Dataset excerpts
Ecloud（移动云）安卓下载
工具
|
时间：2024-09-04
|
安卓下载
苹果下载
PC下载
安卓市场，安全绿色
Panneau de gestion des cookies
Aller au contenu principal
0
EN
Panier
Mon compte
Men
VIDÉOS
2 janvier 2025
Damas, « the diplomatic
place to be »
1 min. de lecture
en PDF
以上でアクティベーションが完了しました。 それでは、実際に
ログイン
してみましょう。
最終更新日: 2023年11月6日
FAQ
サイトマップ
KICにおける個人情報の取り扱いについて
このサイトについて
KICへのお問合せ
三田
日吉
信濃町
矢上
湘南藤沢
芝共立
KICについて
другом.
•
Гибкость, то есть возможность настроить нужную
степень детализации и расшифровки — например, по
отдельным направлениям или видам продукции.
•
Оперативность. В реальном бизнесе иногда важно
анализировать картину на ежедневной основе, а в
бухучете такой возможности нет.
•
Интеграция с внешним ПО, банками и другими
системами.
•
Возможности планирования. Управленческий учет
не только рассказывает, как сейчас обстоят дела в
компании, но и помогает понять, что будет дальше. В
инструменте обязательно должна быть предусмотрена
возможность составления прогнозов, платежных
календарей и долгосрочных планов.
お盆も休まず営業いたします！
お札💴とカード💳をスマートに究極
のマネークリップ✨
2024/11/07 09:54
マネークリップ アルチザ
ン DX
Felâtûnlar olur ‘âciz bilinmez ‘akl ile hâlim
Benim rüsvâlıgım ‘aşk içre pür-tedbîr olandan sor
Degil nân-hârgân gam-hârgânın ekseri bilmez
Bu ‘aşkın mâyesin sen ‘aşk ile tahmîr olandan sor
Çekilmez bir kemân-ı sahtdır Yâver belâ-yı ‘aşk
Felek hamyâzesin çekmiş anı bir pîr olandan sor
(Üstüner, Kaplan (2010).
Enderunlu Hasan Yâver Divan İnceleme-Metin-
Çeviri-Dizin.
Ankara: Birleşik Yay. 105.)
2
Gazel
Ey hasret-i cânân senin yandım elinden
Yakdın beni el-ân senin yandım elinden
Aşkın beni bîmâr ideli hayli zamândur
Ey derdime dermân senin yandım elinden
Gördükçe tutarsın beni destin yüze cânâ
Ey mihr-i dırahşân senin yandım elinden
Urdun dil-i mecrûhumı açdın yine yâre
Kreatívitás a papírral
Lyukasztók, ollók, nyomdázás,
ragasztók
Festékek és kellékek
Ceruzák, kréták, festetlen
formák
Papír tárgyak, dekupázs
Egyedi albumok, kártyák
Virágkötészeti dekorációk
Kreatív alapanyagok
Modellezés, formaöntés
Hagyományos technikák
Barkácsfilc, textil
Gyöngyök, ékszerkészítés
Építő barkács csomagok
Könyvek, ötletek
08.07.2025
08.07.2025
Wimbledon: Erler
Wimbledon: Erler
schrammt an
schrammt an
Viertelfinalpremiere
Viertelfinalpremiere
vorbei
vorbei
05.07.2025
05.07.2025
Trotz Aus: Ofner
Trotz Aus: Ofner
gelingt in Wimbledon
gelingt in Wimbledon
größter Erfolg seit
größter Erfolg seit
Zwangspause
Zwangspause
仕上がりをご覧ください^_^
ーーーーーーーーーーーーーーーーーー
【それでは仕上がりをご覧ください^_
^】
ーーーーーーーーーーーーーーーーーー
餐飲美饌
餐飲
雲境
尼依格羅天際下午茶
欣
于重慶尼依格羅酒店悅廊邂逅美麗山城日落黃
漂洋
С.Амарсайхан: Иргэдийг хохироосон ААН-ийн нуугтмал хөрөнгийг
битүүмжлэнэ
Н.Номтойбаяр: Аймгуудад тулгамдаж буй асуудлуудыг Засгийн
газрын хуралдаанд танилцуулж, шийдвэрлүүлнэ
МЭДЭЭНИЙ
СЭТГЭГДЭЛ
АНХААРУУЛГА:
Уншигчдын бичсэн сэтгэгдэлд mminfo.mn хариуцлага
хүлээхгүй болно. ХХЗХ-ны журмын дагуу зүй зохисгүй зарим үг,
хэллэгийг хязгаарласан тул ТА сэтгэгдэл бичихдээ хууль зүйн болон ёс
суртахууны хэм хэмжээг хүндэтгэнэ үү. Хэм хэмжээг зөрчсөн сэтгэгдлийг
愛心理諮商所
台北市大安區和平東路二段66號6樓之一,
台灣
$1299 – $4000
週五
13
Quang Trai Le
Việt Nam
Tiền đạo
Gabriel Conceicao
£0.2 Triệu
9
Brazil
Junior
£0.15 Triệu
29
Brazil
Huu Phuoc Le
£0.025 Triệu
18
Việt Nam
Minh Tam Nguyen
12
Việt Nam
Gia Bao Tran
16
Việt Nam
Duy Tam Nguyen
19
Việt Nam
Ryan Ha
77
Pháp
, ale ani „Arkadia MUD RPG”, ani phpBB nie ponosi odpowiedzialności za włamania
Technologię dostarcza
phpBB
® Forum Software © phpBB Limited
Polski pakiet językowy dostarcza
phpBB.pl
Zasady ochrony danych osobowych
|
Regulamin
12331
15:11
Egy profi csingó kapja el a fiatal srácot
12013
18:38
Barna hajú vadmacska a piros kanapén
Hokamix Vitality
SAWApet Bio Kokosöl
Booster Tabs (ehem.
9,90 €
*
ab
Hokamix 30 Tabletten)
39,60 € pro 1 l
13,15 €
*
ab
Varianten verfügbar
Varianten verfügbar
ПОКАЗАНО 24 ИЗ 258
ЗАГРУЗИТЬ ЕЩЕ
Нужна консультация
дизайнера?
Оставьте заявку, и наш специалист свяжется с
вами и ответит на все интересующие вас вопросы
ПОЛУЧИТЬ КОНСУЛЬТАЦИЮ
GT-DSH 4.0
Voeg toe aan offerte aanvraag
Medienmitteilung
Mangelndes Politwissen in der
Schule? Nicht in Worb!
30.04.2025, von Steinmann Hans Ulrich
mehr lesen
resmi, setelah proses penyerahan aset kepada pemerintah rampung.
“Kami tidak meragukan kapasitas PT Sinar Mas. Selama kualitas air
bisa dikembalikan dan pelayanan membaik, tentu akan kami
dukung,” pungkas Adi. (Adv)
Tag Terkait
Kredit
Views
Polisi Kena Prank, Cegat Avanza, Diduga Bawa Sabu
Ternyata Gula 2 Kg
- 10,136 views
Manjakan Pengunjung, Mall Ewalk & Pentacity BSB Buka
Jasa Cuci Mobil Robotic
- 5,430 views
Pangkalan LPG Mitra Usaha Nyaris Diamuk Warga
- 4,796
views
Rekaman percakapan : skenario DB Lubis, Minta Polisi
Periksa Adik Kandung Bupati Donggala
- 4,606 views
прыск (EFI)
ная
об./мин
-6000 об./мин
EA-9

Problem details
Convert every line of the listing above into a JSON list of strings, one string per line, and leave out any blank lines.

Reply
[
  "Ecloud（移动云）安卓下载",
  "工具",
  "|",
  "时间：2024-09-04",
  "|",
  "安卓下载",
  "苹果下载",
  "PC下载",
  "安卓市场，安全绿色",
  "Panneau de gestion des cookies",
  "Aller au contenu principal",
  "0",
  "EN",
  "Panier",
  "Mon compte",
  "Men",
  "VIDÉOS",
  "2 janvier 2025",
  "Damas, « the diplomatic",
  "place to be »",
  "1 min. de lecture",
  "en PDF",
  "以上でアクティベーションが完了しました。 それでは、実際に",
  "ログイン",
  "してみましょう。",
  "最終更新日: 2023年11月6日",
  "FAQ",
  "サイトマップ",
  "KICにおける個人情報の取り扱いについて",
  "このサイトについて",
  "KICへのお問合せ",
  "三田",
  "日吉",
  "信濃町",
  "矢上",
  "湘南藤沢",
  "芝共立",
  "KICについて",
  "другом.",
  "•",
  "Гибкость, то есть возможность настроить нужную",
  "степень детализации и расшифровки — например, по",
  "отдельным направлениям или видам продукции.",
  "•",
  "Оперативность. В реальном бизнесе иногда важно",
  "анализировать картину на ежедневной основе, а в",
  "бухучете такой возможности нет.",
  "•",
  "Интеграция с внешним ПО, банками и другими",
  "системами.",
  "•",
  "Возможности планирования. Управленческий учет",
  "не только рассказывает, как сейчас обстоят дела в",
  "компании, но и помогает понять, что будет дальше. В",
  "инструменте обязательно должна быть предусмотрена",
  "возможность составления прогнозов, платежных",
  "календарей и долгосрочных планов.",
  "お盆も休まず営業いたします！",
  "お札💴とカード💳をスマートに究極",
  "のマネークリップ✨",
  "2024/11/07 09:54",
  "マネークリップ アルチザ",
  "ン DX",
  "Felâtûnlar olur ‘âciz bilinmez ‘akl ile hâlim",
  "Benim rüsvâlıgım ‘aşk içre pür-tedbîr olandan sor",
  "Degil nân-hârgân gam-hârgânın ekseri bilmez",
  "Bu ‘aşkın mâyesin sen ‘aşk ile tahmîr olandan sor",
  "Çekilmez bir kemân-ı sahtdır Yâver belâ-yı ‘aşk",
  "Felek hamyâzesin çekmiş anı bir pîr olandan sor",
  "(Üstüner, Kaplan (2010).",
  "Enderunlu Hasan Yâver Divan İnceleme-Metin-",
  "Çeviri-Dizin.",
  "Ankara: Birleşik Yay. 105.)",
  "2",
  "Gazel",
  "Ey hasret-i cânân senin yandım elinden",
  "Yakdın beni el-ân senin yandım elinden",
  "Aşkın beni bîmâr ideli hayli zamândur",
  "Ey derdime dermân senin yandım elinden",
  "Gördükçe tutarsın beni destin yüze cânâ",
  "Ey mihr-i dırahşân senin yandım elinden",
  "Urdun dil-i mecrûhumı açdın yine yâre",
  "Kreatívitás a papírral",
  "Lyukasztók, ollók, nyomdázás,",
  "ragasztók",
  "Festékek és kellékek",
  "Ceruzák, kréták, festetlen",
  "formák",
  "Papír tárgyak, dekupázs",
  "Egyedi albumok, kártyák",
  "Virágkötészeti dekorációk",
  "Kreatív alapanyagok",
  "Modellezés, formaöntés",
  "Hagyományos technikák",
  "Barkácsfilc, textil",
  "Gyöngyök, ékszerkészítés",
  "Építő barkács csomagok",
  "Könyvek, ötletek",
  "08.07.2025",
  "08.07.2025",
  "Wimbledon: Erler",
  "Wimbledon: Erler",
  "schrammt an",
  "schrammt an",
  "Viertelfinalpremiere",
  "Viertelfinalpremiere",
  "vorbei",
  "vorbei",
  "05.07.2025",
  "05.07.2025",
  "Trotz Aus: Ofner",
  "Trotz Aus: Ofner",
  "gelingt in Wimbledon",
  "gelingt in Wimbledon",
  "größter Erfolg seit",
  "größter Erfolg seit",
  "Zwangspause",
  "Zwangspause",
  "仕上がりをご覧ください^_^",
  "ーーーーーーーーーーーーーーーーーー",
  "【それでは仕上がりをご覧ください^_",
  "^】",
  "ーーーーーーーーーーーーーーーーーー",
  "餐飲美饌",
  "餐飲",
  "雲境",
  "尼依格羅天際下午茶",
  "欣",
  "于重慶尼依格羅酒店悅廊邂逅美麗山城日落黃",
  "漂洋",
  "С.Амарсайхан: Иргэдийг хохироосон ААН-ийн нуугтмал хөрөнгийг",
  "битүүмжлэнэ",
  "Н.Номтойбаяр: Аймгуудад тулгамдаж буй асуудлуудыг Засгийн",
  "газрын хуралдаанд танилцуулж, шийдвэрлүүлнэ",
  "МЭДЭЭНИЙ",
  "СЭТГЭГДЭЛ",
  "АНХААРУУЛГА:",
  "Уншигчдын бичсэн сэтгэгдэлд mminfo.mn хариуцлага",
  "хүлээхгүй болно. ХХЗХ-ны журмын дагуу зүй зохисгүй зарим үг,",
  "хэллэгийг хязгаарласан тул ТА сэтгэгдэл бичихдээ хууль зүйн болон ёс",
  "суртахууны хэм хэмжээг хүндэтгэнэ үү. Хэм хэмжээг зөрчсөн сэтгэгдлийг",
  "愛心理諮商所",
  "台北市大安區和平東路二段66號6樓之一,",
  "台灣",
  "$1299 – $4000",
  "週五",
  "13",
  "Quang Trai Le",
  "Việt Nam",
  "Tiền đạo",
  "Gabriel Conceicao",
  "£0.2 Triệu",
  "9",
  "Brazil",
  "Junior",
  "£0.15 Triệu",
  "29",
  "Brazil",
  "Huu Phuoc Le",
  "£0.025 Triệu",
  "18",
  "Việt Nam",
  "Minh Tam Nguyen",
  "12",
  "Việt Nam",
  "Gia Bao Tran",
  "16",
  "Việt Nam",
  "Duy Tam Nguyen",
  "19",
  "Việt Nam",
  "Ryan Ha",
  "77",
  "Pháp",
  ", ale ani „Arkadia MUD RPG”, ani phpBB nie ponosi odpowiedzialności za włamania",
  "Technologię dostarcza",
  "phpBB",
  "® Forum Software © phpBB Limited",
  "Polski pakiet językowy dostarcza",
  "phpBB.pl",
  "Zasady ochrony danych osobowych",
  "|",
  "Regulamin",
  "12331",
  "15:11",
  "Egy profi csingó kapja el a fiatal srácot",
  "12013",
  "18:38",
  "Barna hajú vadmacska a piros kanapén",
  "Hokamix Vitality",
  "SAWApet Bio Kokosöl",
  "Booster Tabs (ehem.",
  "9,90 €",
  "*",
  "ab",
  "Hokamix 30 Tabletten)",
  "39,60 € pro 1 l",
  "13,15 €",
  "*",
  "ab",
  "Varianten verfügbar",
  "Varianten verfügbar",
  "ПОКАЗАНО 24 ИЗ 258",
  "ЗАГРУЗИТЬ ЕЩЕ",
  "Нужна консультация",
  "дизайнера?",
  "Оставьте заявку, и наш специалист свяжется с",
  "вами и ответит на все интересующие вас вопросы",
  "ПОЛУЧИТЬ КОНСУЛЬТАЦИЮ",
  "GT-DSH 4.0",
  "Voeg toe aan offerte aanvraag",
  "Medienmitteilung",
  "Mangelndes Politwissen in der",
  "Schule? Nicht in Worb!",
  "30.04.2025, von Steinmann Hans Ulrich",
  "mehr lesen",
  "resmi, setelah proses penyerahan aset kepada pemerintah rampung.",
  "“Kami tidak meragukan kapasitas PT Sinar Mas. Selama kualitas air",
  "bisa dikembalikan dan pelayanan membaik, tentu akan kami",
  "dukung,” pungkas Adi. (Adv)",
  "Tag Terkait",
  "Kredit",
  "Views",
  "Polisi Kena Prank, Cegat Avanza, Diduga Bawa Sabu",
  "Ternyata Gula 2 Kg",
  "- 10,136 views",
  "Manjakan Pengunjung, Mall Ewalk & Pentacity BSB Buka",
  "Jasa Cuci Mobil Robotic",
  "- 5,430 views",
  "Pangkalan LPG Mitra Usaha Nyaris Diamuk Warga",
  "- 4,796",
  "views",
  "Rekaman percakapan : skenario DB Lubis, Minta Polisi",
  "Periksa Adik Kandung Bupati Donggala",
  "- 4,606 views",
  "прыск (EFI)",
  "ная",
  "об./мин",
  "-6000 об./мин",
  "EA-9"
]